On me dit que je suis jeune (je viens d'avoir 37 ans), que je vais pouvoir refaire ma vie. Que quelqu'un va apparaitre un jour pour moi. Il y a des gens qui s'approchent. Moi, je ne peux pas.
Les choses qui me passionnaient dans ce pays maintenant me laissent indifférentes. Je suis incapable de ressentir les émotions que je ressentais avant. Un pays passionnant, des gens gentils, plein de coeur, une culture florissante. Je n'arrive plus à sentir. Je n'arrive plus à m'émerveiller. J'étais amoureuse, pourtant, de ce pays, de ces gens. Plus rien.
Plus de sens, plus d'émotion. Je n'arrive plus à visualiser un avenir possible. On me dit de continuer quand même. De m'accrocher, de recommencer à nouveau. J'ai essayé. Ça ne marche pas. Je ne sais plus quoi faire. Rentrer chez moi, dans mon pays qui n'est pas un pays, dans notre appartement (moi non plus je n'ai pas été capable de faire le ménage de ses affaires, chaque fois que je donne ou jette quelque chose, c'est une douleur sans nom), la tête basse. Un échec. Rester ici, dans ma solitude, me battre encore, même si là je sens que je suis arrivée au bout de mes forces. Je suis fatiguée. Cette fatigue, vous l'avez bien soulignée dans vos écrits. Cette fatigue totale que je ne devrais plus ressentir. Ça fait un an que j'essaie de continuer ma vie et mes projets. Peut-être que je ne me suis pas assez laissé de temps. Mais dans notre désarroi, on écoute les conseils et on fonce tête première, comme des robots, sans trop de conviction. Il faut bien continuer notre vie. Même si l'homme ou la femme de notre vie n'est plus. C'est ce qu'il ou elle aurait voulu. J'ai peur qu'il soit déçu, là où il est, si jamais il peut me voir (je ne sais plus rien. Je suis passée d'être une athée convaincue à ne plus être certaine de rien).
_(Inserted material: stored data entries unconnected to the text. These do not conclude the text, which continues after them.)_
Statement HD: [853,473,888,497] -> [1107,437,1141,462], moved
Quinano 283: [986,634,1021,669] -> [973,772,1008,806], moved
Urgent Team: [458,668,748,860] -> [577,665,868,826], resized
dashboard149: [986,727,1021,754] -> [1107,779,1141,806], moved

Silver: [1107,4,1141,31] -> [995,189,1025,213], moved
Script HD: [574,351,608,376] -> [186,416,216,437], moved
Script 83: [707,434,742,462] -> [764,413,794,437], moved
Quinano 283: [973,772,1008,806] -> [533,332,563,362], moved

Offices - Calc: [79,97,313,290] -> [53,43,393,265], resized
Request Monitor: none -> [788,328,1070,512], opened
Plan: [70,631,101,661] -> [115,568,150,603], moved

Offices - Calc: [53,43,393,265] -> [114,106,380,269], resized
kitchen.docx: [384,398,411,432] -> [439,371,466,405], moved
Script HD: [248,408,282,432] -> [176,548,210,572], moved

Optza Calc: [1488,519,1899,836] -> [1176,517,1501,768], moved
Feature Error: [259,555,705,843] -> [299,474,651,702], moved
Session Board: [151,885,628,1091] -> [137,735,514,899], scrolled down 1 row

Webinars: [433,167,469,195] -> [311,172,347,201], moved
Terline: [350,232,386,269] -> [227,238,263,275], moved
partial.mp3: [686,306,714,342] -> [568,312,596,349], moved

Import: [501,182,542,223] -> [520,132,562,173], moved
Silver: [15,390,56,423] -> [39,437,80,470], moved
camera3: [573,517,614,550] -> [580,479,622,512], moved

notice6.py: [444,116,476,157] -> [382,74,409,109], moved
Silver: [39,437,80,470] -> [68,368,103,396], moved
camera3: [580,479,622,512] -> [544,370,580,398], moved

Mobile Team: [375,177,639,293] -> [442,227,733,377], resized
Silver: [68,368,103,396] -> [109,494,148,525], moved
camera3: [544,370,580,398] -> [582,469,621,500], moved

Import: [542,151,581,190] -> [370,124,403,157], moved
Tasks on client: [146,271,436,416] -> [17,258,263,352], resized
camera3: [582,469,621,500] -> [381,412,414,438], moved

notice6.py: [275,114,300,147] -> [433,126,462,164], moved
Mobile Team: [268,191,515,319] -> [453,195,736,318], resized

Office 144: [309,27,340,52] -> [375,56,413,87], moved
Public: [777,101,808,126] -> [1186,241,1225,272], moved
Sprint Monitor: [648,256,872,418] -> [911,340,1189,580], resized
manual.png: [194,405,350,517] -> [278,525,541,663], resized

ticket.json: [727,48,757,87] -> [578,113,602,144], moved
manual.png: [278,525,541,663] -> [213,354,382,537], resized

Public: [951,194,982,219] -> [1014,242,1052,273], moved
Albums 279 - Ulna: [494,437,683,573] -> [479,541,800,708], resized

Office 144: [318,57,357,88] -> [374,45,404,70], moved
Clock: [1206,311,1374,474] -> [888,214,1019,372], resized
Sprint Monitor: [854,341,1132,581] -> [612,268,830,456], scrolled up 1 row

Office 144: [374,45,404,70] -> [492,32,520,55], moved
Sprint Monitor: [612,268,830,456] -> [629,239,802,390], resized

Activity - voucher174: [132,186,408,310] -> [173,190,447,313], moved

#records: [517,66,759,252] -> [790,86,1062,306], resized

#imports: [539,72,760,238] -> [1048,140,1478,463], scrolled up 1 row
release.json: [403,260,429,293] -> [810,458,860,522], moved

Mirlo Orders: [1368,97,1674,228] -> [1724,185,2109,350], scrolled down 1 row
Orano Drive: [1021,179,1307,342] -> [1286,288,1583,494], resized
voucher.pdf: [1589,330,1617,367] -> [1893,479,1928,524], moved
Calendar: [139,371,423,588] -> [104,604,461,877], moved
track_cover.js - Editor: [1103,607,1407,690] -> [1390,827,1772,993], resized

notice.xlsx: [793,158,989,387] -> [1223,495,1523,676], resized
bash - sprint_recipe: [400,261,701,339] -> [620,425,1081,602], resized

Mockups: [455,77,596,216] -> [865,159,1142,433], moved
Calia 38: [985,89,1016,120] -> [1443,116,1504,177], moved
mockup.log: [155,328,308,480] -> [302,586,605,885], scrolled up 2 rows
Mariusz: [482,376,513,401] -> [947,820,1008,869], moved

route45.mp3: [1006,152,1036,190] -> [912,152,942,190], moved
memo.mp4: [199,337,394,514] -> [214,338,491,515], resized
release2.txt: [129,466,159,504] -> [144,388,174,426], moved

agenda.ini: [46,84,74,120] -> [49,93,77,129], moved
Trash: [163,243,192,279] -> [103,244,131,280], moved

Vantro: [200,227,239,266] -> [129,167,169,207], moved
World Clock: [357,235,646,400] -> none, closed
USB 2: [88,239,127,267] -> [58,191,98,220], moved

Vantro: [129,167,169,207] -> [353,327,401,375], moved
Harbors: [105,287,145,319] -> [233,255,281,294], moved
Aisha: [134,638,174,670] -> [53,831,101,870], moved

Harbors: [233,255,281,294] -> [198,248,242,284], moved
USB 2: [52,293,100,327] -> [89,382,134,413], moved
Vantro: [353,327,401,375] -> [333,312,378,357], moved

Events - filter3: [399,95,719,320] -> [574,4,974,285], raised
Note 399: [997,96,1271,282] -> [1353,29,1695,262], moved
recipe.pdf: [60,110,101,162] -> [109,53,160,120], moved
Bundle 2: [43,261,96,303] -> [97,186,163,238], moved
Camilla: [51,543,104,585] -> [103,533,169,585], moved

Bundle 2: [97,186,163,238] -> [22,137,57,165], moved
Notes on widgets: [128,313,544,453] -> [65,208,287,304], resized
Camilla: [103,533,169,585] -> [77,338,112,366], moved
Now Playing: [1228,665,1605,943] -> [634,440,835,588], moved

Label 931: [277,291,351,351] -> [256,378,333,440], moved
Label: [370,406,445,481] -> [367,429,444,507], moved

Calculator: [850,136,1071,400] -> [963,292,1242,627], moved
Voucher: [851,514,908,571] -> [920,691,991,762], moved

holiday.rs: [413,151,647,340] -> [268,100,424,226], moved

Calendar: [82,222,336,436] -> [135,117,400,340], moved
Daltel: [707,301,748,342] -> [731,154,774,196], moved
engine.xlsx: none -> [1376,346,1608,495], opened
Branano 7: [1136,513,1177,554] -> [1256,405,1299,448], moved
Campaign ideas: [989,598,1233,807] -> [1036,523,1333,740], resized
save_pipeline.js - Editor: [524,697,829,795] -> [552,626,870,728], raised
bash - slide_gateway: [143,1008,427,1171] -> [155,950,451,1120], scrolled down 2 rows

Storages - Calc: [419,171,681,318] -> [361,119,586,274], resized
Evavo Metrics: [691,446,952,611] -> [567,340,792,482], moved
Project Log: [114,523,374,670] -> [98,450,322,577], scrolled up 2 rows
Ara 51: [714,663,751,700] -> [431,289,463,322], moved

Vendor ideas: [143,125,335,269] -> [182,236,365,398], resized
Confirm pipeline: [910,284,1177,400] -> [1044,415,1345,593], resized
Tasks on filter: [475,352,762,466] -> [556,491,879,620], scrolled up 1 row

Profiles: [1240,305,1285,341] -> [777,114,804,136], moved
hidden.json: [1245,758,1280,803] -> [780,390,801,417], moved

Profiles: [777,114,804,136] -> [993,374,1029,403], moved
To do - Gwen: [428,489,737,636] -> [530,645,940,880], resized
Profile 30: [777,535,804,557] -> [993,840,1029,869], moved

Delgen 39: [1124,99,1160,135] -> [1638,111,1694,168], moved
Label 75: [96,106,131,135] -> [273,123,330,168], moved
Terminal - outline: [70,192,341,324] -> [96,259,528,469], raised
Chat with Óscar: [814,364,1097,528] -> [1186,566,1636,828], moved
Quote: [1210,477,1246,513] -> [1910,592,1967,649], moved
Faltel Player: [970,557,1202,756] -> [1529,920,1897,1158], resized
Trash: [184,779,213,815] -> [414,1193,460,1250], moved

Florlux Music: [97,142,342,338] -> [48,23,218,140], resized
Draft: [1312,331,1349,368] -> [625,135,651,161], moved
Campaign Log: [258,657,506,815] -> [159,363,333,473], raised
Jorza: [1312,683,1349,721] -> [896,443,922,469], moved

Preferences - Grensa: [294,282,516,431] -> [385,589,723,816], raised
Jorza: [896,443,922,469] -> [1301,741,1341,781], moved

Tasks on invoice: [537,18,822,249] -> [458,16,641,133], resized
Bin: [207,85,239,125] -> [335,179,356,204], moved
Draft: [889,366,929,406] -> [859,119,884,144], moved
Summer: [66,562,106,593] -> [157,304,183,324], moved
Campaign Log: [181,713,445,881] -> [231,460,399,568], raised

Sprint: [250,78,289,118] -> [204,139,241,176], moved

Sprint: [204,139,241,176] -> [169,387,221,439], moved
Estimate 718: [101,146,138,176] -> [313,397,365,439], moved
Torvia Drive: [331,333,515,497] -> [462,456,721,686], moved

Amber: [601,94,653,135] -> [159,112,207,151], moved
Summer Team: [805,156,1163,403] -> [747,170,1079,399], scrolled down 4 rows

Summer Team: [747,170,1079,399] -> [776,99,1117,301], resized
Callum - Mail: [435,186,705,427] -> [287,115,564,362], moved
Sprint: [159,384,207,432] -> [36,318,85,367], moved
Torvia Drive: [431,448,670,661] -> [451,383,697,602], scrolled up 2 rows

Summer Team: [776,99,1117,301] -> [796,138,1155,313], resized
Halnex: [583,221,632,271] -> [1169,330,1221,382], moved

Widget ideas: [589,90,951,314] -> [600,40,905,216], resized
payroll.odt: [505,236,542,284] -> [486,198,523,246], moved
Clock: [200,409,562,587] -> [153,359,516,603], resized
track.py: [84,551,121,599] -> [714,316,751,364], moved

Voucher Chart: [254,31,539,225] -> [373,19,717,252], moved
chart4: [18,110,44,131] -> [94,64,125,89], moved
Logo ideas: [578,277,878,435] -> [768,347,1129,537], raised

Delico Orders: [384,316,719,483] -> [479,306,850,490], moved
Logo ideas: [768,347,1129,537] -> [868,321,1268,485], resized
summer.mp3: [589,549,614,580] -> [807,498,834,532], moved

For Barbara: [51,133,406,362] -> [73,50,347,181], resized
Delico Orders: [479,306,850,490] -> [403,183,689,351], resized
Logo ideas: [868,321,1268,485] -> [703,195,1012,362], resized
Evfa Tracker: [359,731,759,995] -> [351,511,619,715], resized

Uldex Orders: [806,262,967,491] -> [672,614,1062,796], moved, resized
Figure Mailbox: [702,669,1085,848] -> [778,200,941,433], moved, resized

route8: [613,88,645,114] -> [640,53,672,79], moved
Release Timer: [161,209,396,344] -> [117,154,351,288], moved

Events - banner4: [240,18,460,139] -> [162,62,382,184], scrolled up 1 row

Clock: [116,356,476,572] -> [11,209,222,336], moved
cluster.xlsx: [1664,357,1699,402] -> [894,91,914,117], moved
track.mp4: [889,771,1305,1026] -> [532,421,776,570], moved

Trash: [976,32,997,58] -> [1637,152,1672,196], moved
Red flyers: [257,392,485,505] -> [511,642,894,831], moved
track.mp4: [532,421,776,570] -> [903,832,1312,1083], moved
Le temps, dit-on, arrangerait les choses... je ne veux surtout pas décourager personne en écrivant cela, surtout pas les personnes dont la perte est plus récente...
J'ai peur d'être entrain de tomber en dépression. Je me sens dépourvu. Est-ce qu'il y a des personnes pour qui le temps a arrangé les choses?